Stored data entries:
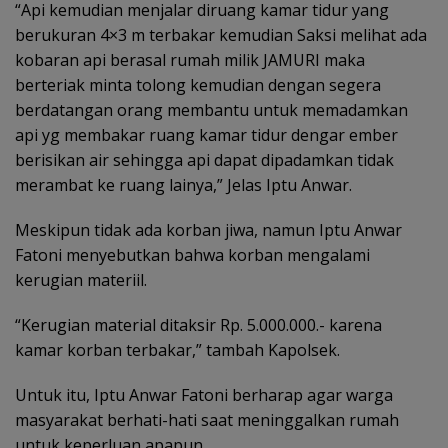
“Api kemudian menjalar diruang kamar tidur yang
berukuran 4×3 m terbakar kemudian Saksi melihat ada
kobaran api berasal rumah milik JAMURI maka
berteriak minta tolong kemudian dengan segera
berdatangan orang membantu untuk memadamkan
api yg membakar ruang kamar tidur dengar ember
berisikan air sehingga api dapat dipadamkan tidak
merambat ke ruang lainya,” Jelas Iptu Anwar.
Meskipun tidak ada korban jiwa, namun Iptu Anwar
Fatoni menyebutkan bahwa korban mengalami
kerugian materiil.
“Kerugian material ditaksir Rp. 5.000.000.- karena
kamar korban terbakar,” tambah Kapolsek.
Untuk itu, Iptu Anwar Fatoni berharap agar warga
masyarakat berhati-hati saat meninggalkan rumah
untuk keperluan apapun.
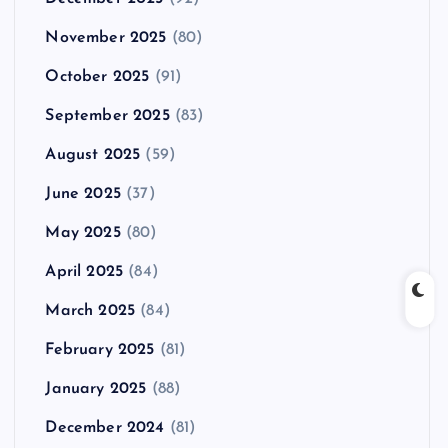
November 2025
(80)
October 2025
(91)
September 2025
(83)
August 2025
(59)
June 2025
(37)
May 2025
(80)
April 2025
(84)
March 2025
(84)
February 2025
(81)
January 2025
(88)
December 2024
(81)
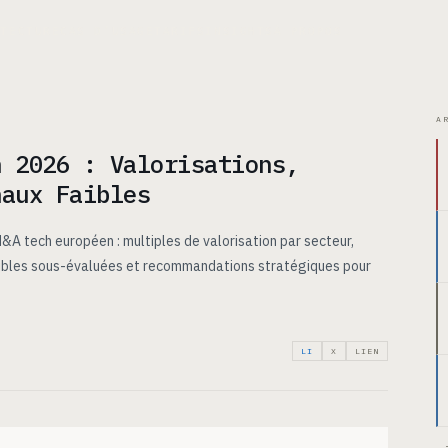
ITECTURE
CAS D’USAGE
TARIFS
INSIGHTS
À PROPOS
A
n 2026 : Valorisations,
naux Faibles
A tech européen : multiples de valorisation par secteur,
ibles sous-évaluées et recommandations stratégiques pour
LI
X
LIEN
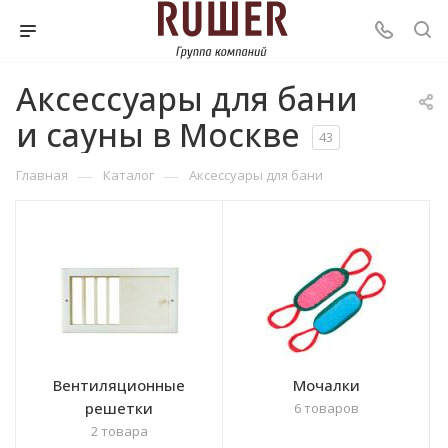
Аксессуары для бани
и сауны в Москве
43
—
—
Главная
Каталог
Аксессуары для бани
Вентиляционные
Мочалки
решетки
6 товаров
2 товара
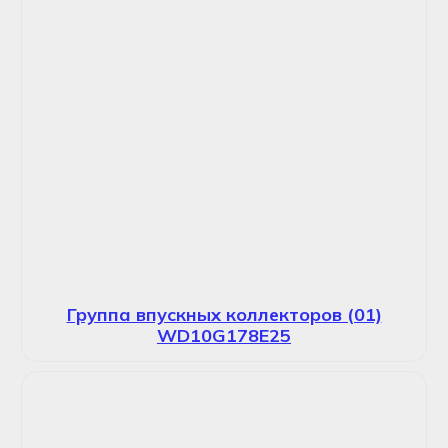
Группа впускных коллекторов (01)
WD10G178E25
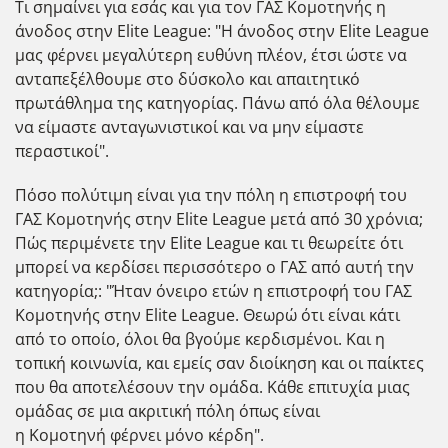
Τι σημαίνει για εσάς και για τον ΓΑΣ Κομοτηνής η
άνοδος στην Elite League: "Η άνοδος στην Elite League
μας φέρνει μεγαλύτερη ευθύνη πλέον, έτσι ώστε να
ανταπεξέλθουμε στο δύσκολο και απαιτητικό
πρωτάθλημα της κατηγορίας. Πάνω από όλα θέλουμε
να είμαστε ανταγωνιστικοί και να μην είμαστε
περαστικοί".
Πόσο πολύτιμη είναι για την πόλη η επιστροφή του
ΓΑΣ Κομοτηνής στην Elite League μετά από 30 χρόνια;
Πώς περιμένετε την Elite League και τι θεωρείτε ότι
μπορεί να κερδίσει περισσότερο ο ΓΑΣ από αυτή την
κατηγορία;: "Ήταν όνειρο ετών η επιστροφή του ΓΑΣ
Κομοτηνής στην Elite League. Θεωρώ ότι είναι κάτι
από το οποίο, όλοι θα βγούμε κερδισμένοι. Και η
τοπική κοινωνία, και εμείς σαν διοίκηση και οι παίκτες
που θα αποτελέσουν την ομάδα. Κάθε επιτυχία μιας
ομάδας σε μια ακριτική πόλη όπως είναι
η Κομοτηνή φέρνει μόνο κέρδη".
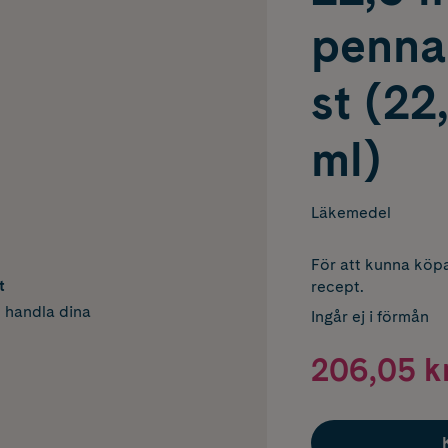
penna 
st (22
ml)
Läkemedel
För att kunna köpa
t
recept.
h handla dina
Ingår ej i förmån
206,05 k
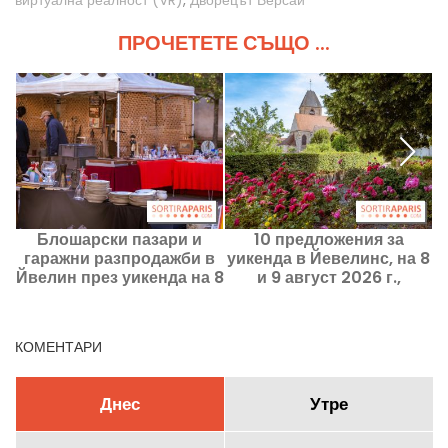
виртуална реалност (VR)
,
Дворецът Версай
ПРОЧЕТЕТЕ СЪЩО ...
Блошарски пазари и
10 предложения за
Б
гаражни разпродажби в
уикенда в Йевелинс, на 8
Йвелин през уикенда на 8
и 9 август 2026 г.,
и 9 август 2026 г. - 78
добрите идеи
КОМЕНТАРИ
Днес
Утре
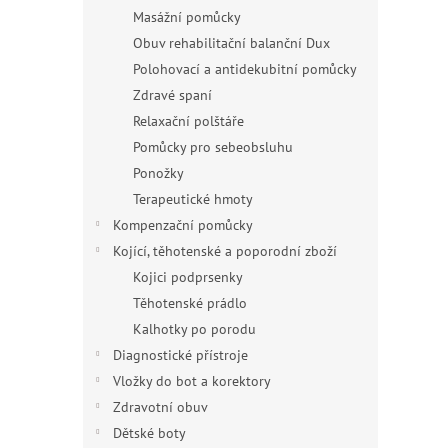
Masážní pomůcky
Obuv rehabilitační balanční Dux
Polohovací a antidekubitní pomůcky
Zdravé spaní
Relaxační polštáře
Pomůcky pro sebeobsluhu
Ponožky
Terapeutické hmoty
Kompenzační pomůcky
Kojící, těhotenské a poporodní zboží
Kojici podprsenky
Těhotenské prádlo
Kalhotky po porodu
Diagnostické přístroje
Vložky do bot a korektory
Zdravotní obuv
Dětské boty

- [What the exercise asks] Reproduce the text of every entry above word for word, with each line as it appears and nothing changed. Leave the pictures out of your answer.

- [Your solution]
“Api kemudian menjalar diruang kamar tidur yang
berukuran 4×3 m terbakar kemudian Saksi melihat ada
kobaran api berasal rumah milik JAMURI maka
berteriak minta tolong kemudian dengan segera
berdatangan orang membantu untuk memadamkan
api yg membakar ruang kamar tidur dengar ember
berisikan air sehingga api dapat dipadamkan tidak
merambat ke ruang lainya,” Jelas Iptu Anwar.
Meskipun tidak ada korban jiwa, namun Iptu Anwar
Fatoni menyebutkan bahwa korban mengalami
kerugian materiil.
“Kerugian material ditaksir Rp. 5.000.000.- karena
kamar korban terbakar,” tambah Kapolsek.
Untuk itu, Iptu Anwar Fatoni berharap agar warga
masyarakat berhati-hati saat meninggalkan rumah
untuk keperluan apapun.
November 2025
(80)
October 2025
(91)
September 2025
(83)
August 2025
(59)
June 2025
(37)
May 2025
(80)
April 2025
(84)
March 2025
(84)
February 2025
(81)
January 2025
(88)
December 2024
(81)
ITECTURE
CAS D’USAGE
TARIFS
INSIGHTS
À PROPOS
A
n 2026 : Valorisations,
naux Faibles
A tech européen : multiples de valorisation par secteur,
ibles sous-évaluées et recommandations stratégiques pour
LI
X
LIEN
Аксессуары для бани
и сауны в Москве
43
—
—
Главная
Каталог
Аксессуары для бани
Вентиляционные
Мочалки
решетки
6 товаров
2 товара
Группа впускных коллекторов (01)
WD10G178E25
Τι σημαίνει για εσάς και για τον ΓΑΣ Κομοτηνής η
άνοδος στην Elite League: "Η άνοδος στην Elite League
μας φέρνει μεγαλύτερη ευθύνη πλέον, έτσι ώστε να
ανταπεξέλθουμε στο δύσκολο και απαιτητικό
πρωτάθλημα της κατηγορίας. Πάνω από όλα θέλουμε
να είμαστε ανταγωνιστικοί και να μην είμαστε
περαστικοί".
Πόσο πολύτιμη είναι για την πόλη η επιστροφή του
ΓΑΣ Κομοτηνής στην Elite League μετά από 30 χρόνια;
Πώς περιμένετε την Elite League και τι θεωρείτε ότι
μπορεί να κερδίσει περισσότερο ο ΓΑΣ από αυτή την
κατηγορία;: "Ήταν όνειρο ετών η επιστροφή του ΓΑΣ
Κομοτηνής στην Elite League. Θεωρώ ότι είναι κάτι
από το οποίο, όλοι θα βγούμε κερδισμένοι. Και η
τοπική κοινωνία, και εμείς σαν διοίκηση και οι παίκτες
που θα αποτελέσουν την ομάδα. Κάθε επιτυχία μιας
ομάδας σε μια ακριτική πόλη όπως είναι
η Κομοτηνή φέρνει μόνο κέρδη".
penna 
st (22
ml)
Läkemedel
För att kunna köpa
t
recept.
h handla dina
Ingår ej i förmån
206,05 k
виртуална реалност (VR)
,
Дворецът Версай
ПРОЧЕТЕТЕ СЪЩО ...
Блошарски пазари и
10 предложения за
Б
гаражни разпродажби в
уикенда в Йевелинс, на 8
Йвелин през уикенда на 8
и 9 август 2026 г.,
и 9 август 2026 г. - 78
добрите идеи
КОМЕНТАРИ
Днес
Утре
Masážní pomůcky
Obuv rehabilitační balanční Dux
Polohovací a antidekubitní pomůcky
Zdravé spaní
Relaxační polštáře
Pomůcky pro sebeobsluhu
Ponožky
Terapeutické hmoty
Kompenzační pomůcky
Kojící, těhotenské a poporodní zboží
Kojici podprsenky
Těhotenské prádlo
Kalhotky po porodu
Diagnostické přístroje
Vložky do bot a korektory
Zdravotní obuv
Dětské boty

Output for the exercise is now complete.